» **WORK INSTRUCTION 1**
In the passage on speech command recognition below, what condition causes the adaptive decoder to be recompiled in the first method described? Answer in one to three sentences.

» **EXTRACT PROVIDED**
*** Block opens ***

Various embodiments of the present application relate to a method, the method comprising receiving a speech utterance and a grapheme sequence of a command corresponding to the speech utterance; generating a hypothesis grapheme sequence for the speech utterance using a compressed acoustic model; determining an error measurement between the hypothesis grapheme sequence to the command grapheme sequence; recompiling an adaptive decoder to recognize the hypothesis grapheme sequence responsive to the error measurement exceeding a threshold; and determining, using the recompiled adaptive decoder, a command from a sequence of graphemes, the sequence of graphemes generated by the compressed acoustic model.

In some embodiments, recompiling the adaptive decoder comprises adding the hypothesis grapheme sequence to an adapted lexicon used by the adaptive decoder.

In some embodiments, recompiling the adaptive decoder comprises generating a language model used by the decoder module using the hypothesis sequence.

In some embodiments, the command is included in a first set of commands the decoder module is configured to recognize, the method further comprising recompiling the adaptive decoder to recognize a second set of commands.

Various embodiments of the present application relate to another processing system comprising an adapted lexicon comprising a first set of commands; a decoder configured to use the adapted lexicon and determine a command from the grapheme sequence, the command included in the adapted lexicon; and a decoder compiler configured to determine a change of state or context of an application of the processing system, and determine a second set of commands for the adapted lexicon, wherein the second set of commands is associated with a new state or context; and recompile the adapted lexicon with the second set of commands.

Various embodiments of the present application relate to another method comprising compiling a decoder to recognize a first set of commands, the first set of commands associated with a first state; receiving a change of state of a device application; determining a second set of commands to compile on the decoder, wherein the second set of commands is associated with a second state of the device application; and recompiling the decoder with the second set of commands.

*** Block closes ***

» **DATASET ENTRIES**
*** Block opens ***

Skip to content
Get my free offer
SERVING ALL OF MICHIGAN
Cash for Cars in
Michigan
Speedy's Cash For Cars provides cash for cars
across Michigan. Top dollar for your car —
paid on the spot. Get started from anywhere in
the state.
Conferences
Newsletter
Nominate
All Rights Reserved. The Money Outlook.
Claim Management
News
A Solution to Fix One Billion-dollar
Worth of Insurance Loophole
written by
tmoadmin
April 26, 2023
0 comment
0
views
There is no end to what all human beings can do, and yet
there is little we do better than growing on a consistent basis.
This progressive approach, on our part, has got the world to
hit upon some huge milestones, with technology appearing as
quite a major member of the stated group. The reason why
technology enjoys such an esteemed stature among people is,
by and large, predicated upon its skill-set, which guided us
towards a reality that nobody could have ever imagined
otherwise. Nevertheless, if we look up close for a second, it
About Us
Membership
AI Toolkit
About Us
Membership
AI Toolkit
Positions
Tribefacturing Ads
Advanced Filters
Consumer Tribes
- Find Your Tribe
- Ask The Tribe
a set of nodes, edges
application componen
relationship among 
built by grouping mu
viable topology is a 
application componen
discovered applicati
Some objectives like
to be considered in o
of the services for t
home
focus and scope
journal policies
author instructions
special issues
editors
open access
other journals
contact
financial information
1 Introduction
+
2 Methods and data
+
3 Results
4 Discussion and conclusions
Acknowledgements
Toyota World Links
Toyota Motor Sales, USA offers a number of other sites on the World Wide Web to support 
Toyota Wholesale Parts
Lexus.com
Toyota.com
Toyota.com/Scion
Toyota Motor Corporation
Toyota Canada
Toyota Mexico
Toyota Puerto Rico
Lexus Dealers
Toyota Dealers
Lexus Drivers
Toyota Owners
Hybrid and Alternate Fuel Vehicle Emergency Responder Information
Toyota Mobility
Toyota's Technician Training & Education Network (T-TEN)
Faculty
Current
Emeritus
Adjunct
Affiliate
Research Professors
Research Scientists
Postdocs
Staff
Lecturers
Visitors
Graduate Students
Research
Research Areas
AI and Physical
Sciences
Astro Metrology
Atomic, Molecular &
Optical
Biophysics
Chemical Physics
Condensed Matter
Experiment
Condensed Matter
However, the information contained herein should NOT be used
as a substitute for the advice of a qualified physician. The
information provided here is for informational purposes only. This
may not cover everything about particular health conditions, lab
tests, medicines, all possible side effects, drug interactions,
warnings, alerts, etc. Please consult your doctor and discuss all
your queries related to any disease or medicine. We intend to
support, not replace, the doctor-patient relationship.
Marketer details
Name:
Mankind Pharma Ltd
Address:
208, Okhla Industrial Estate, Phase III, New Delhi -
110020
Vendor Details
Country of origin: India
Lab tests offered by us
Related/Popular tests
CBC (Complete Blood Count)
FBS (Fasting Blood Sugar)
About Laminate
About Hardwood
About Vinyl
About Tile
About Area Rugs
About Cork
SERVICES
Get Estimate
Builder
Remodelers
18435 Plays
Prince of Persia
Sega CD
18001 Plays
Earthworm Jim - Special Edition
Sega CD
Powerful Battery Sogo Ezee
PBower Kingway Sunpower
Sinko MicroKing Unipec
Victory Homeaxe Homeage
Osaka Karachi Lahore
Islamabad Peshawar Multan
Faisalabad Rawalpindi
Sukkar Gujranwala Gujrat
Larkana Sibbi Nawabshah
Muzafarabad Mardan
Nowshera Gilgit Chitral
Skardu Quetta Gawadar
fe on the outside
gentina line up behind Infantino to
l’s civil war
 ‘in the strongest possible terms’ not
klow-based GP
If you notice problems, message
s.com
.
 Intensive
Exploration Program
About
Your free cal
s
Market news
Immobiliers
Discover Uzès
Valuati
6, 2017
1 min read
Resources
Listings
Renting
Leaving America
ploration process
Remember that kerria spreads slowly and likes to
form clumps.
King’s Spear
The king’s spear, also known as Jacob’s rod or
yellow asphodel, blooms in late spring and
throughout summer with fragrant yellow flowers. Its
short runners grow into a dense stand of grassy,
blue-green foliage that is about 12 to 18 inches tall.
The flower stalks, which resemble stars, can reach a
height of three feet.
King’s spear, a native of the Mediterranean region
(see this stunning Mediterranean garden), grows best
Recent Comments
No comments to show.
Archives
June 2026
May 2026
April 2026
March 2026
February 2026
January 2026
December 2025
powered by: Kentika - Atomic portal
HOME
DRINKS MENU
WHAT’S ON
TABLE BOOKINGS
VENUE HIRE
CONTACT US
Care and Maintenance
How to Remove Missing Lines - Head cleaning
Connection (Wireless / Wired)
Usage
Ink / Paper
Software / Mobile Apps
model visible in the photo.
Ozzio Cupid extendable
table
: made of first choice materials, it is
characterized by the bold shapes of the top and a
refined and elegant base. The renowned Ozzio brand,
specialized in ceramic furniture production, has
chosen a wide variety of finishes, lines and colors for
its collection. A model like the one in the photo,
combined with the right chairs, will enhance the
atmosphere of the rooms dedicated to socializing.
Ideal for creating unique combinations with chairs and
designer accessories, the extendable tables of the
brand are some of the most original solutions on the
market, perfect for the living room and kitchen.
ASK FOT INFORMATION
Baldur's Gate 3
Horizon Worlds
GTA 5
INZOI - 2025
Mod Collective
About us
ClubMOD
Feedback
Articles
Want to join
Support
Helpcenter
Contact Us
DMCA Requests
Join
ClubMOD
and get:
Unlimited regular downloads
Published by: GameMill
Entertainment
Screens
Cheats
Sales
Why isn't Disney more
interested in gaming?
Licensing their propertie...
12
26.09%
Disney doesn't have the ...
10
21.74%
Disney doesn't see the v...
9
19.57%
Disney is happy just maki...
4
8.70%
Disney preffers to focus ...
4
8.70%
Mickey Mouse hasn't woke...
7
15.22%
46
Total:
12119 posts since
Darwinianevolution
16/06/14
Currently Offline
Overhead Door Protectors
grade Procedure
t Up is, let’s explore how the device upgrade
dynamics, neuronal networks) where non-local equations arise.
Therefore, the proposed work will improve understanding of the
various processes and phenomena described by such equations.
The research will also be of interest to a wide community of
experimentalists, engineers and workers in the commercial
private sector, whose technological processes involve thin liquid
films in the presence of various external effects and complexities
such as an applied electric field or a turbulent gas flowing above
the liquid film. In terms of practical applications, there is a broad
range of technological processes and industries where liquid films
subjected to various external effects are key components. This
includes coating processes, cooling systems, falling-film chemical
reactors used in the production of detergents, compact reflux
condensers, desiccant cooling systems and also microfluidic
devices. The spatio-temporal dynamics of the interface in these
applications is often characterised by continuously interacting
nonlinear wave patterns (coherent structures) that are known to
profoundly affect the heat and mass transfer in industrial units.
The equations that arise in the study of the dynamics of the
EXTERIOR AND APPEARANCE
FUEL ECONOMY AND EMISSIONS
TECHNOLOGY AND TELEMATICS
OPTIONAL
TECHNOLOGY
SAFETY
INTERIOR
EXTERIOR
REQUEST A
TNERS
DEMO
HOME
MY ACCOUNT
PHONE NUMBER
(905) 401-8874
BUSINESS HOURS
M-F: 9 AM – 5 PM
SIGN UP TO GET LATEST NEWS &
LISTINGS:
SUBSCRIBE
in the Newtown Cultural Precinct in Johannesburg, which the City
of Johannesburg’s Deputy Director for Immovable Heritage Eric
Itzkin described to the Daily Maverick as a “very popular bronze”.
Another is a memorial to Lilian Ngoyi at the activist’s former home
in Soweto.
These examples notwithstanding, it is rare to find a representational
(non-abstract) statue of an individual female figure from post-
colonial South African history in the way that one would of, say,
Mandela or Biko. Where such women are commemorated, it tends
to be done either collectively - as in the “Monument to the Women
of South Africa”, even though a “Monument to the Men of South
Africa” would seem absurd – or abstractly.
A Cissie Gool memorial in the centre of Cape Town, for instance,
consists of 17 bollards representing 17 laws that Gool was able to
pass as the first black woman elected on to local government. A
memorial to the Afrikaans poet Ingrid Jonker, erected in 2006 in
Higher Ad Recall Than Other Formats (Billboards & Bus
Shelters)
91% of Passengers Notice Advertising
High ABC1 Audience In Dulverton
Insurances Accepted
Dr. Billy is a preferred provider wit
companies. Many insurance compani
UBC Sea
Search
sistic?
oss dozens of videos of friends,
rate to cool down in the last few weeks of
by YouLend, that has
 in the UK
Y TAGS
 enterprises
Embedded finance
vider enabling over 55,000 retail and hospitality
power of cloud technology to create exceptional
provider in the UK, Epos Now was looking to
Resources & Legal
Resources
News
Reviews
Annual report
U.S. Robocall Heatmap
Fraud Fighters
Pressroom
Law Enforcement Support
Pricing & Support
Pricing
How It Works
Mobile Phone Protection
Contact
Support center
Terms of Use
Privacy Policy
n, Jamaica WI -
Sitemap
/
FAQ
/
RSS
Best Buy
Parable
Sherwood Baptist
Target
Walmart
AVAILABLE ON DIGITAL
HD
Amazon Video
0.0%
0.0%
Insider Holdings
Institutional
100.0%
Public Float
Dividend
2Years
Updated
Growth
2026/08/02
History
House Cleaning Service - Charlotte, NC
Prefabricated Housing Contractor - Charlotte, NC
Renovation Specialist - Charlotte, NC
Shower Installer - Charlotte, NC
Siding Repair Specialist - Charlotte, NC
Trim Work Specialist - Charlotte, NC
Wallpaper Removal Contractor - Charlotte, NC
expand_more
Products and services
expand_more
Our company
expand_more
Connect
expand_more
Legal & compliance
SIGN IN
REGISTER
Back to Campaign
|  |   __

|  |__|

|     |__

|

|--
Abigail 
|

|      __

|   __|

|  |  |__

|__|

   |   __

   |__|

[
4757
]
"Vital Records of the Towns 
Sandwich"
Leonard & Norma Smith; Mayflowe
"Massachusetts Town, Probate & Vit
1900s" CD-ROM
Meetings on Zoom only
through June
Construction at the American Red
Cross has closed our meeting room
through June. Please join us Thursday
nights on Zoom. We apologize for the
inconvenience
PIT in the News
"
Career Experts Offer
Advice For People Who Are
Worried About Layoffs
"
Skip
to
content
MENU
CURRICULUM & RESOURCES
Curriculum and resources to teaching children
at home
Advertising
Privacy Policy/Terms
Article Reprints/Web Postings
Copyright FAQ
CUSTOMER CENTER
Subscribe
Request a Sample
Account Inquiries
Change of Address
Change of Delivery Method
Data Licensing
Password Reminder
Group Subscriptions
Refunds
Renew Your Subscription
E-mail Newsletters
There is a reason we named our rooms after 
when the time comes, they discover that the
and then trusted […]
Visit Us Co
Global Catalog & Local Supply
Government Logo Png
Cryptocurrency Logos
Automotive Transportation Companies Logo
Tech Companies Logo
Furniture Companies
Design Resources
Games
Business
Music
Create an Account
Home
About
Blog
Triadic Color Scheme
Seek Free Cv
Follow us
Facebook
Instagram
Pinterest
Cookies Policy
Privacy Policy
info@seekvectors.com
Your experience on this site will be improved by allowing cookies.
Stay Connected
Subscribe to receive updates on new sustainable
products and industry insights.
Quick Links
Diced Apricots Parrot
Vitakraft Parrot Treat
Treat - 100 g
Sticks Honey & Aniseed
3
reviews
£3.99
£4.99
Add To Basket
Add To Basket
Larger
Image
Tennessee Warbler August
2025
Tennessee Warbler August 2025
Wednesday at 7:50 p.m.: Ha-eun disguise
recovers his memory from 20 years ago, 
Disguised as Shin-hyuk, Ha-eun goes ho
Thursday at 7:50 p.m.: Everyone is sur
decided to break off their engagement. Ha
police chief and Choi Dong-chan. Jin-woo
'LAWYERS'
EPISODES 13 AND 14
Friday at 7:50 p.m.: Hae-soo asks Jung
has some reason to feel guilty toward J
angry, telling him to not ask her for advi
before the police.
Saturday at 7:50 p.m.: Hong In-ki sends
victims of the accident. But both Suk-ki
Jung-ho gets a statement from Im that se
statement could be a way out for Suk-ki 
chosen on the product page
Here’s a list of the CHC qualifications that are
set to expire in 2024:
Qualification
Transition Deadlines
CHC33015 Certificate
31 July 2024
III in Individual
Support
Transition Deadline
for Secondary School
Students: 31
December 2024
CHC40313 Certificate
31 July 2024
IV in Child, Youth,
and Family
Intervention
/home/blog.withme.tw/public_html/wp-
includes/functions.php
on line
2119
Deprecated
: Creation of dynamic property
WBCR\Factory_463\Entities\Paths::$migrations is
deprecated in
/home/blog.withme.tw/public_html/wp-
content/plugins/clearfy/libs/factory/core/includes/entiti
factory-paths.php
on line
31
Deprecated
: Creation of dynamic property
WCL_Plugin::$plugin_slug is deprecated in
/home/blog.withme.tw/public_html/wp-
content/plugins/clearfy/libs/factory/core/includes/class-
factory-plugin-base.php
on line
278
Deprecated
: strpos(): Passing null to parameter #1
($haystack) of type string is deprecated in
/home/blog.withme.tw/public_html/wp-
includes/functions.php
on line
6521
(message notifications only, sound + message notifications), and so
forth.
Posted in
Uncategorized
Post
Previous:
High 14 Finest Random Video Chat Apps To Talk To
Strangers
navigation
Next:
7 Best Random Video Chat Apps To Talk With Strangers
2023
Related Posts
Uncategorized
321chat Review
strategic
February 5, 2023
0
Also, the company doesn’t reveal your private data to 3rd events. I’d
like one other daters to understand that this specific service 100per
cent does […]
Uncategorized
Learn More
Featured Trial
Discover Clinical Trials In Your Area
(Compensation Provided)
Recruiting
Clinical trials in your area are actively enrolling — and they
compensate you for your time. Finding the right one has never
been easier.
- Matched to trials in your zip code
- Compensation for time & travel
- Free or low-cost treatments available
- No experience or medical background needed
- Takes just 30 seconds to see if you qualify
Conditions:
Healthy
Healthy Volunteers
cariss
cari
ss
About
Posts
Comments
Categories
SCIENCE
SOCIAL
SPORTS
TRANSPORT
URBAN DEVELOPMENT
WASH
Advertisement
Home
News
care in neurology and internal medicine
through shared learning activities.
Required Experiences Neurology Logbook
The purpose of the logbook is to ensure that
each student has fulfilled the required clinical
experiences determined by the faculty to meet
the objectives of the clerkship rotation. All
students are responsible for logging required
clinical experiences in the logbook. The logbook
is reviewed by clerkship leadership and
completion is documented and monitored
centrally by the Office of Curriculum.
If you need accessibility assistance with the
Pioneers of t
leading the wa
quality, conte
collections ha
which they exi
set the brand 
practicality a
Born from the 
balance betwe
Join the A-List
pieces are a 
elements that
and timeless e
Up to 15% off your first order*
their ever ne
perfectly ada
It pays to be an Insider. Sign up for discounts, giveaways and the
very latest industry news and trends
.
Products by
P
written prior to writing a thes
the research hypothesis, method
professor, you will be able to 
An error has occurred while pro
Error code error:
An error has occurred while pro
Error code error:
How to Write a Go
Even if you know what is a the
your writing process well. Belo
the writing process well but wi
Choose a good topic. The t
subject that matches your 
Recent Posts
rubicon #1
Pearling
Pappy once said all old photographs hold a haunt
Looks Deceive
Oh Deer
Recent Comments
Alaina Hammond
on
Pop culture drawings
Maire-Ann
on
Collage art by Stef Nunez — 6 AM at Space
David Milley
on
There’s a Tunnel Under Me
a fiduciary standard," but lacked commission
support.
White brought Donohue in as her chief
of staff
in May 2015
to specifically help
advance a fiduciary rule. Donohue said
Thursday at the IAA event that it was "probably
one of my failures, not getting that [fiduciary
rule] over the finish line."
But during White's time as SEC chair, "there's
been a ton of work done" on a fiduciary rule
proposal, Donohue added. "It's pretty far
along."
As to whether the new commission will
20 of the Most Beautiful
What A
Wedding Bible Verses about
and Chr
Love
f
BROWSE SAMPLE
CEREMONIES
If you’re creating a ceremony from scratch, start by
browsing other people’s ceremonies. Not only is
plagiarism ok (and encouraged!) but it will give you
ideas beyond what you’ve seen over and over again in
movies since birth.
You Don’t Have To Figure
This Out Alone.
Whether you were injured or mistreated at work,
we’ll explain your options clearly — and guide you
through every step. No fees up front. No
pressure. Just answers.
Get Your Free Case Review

*** Block closes ***

» **WORK INSTRUCTION 2**
Write out, word for word, the lines of the entries above, starting with the first line of the entries and going on through the line with "Research Areas", both included.

» **TASK RESULT 1**
The adaptive decoder is recompiled to recognize the hypothesis grapheme sequence when the error measurement between the hypothesis grapheme sequence and the command grapheme sequence exceeds a threshold.

» **TASK RESULT 2**
Skip to content
Get my free offer
SERVING ALL OF MICHIGAN
Cash for Cars in
Michigan
Speedy's Cash For Cars provides cash for cars
across Michigan. Top dollar for your car —
paid on the spot. Get started from anywhere in
the state.
Conferences
Newsletter
Nominate
All Rights Reserved. The Money Outlook.
Claim Management
News
A Solution to Fix One Billion-dollar
Worth of Insurance Loophole
written by
tmoadmin
April 26, 2023
0 comment
0
views
There is no end to what all human beings can do, and yet
there is little we do better than growing on a consistent basis.
This progressive approach, on our part, has got the world to
hit upon some huge milestones, with technology appearing as
quite a major member of the stated group. The reason why
technology enjoys such an esteemed stature among people is,
by and large, predicated upon its skill-set, which guided us
towards a reality that nobody could have ever imagined
otherwise. Nevertheless, if we look up close for a second, it
About Us
Membership
AI Toolkit
About Us
Membership
AI Toolkit
Positions
Tribefacturing Ads
Advanced Filters
Consumer Tribes
- Find Your Tribe
- Ask The Tribe
a set of nodes, edges
application componen
relationship among 
built by grouping mu
viable topology is a 
application componen
discovered applicati
Some objectives like
to be considered in o
of the services for t
home
focus and scope
journal policies
author instructions
special issues
editors
open access
other journals
contact
financial information
1 Introduction
+
2 Methods and data
+
3 Results
4 Discussion and conclusions
Acknowledgements
Toyota World Links
Toyota Motor Sales, USA offers a number of other sites on the World Wide Web to support 
Toyota Wholesale Parts
Lexus.com
Toyota.com
Toyota.com/Scion
Toyota Motor Corporation
Toyota Canada
Toyota Mexico
Toyota Puerto Rico
Lexus Dealers
Toyota Dealers
Lexus Drivers
Toyota Owners
Hybrid and Alternate Fuel Vehicle Emergency Responder Information
Toyota Mobility
Toyota's Technician Training & Education Network (T-TEN)
Faculty
Current
Emeritus
Adjunct
Affiliate
Research Professors
Research Scientists
Postdocs
Staff
Lecturers
Visitors
Graduate Students
Research
Research Areas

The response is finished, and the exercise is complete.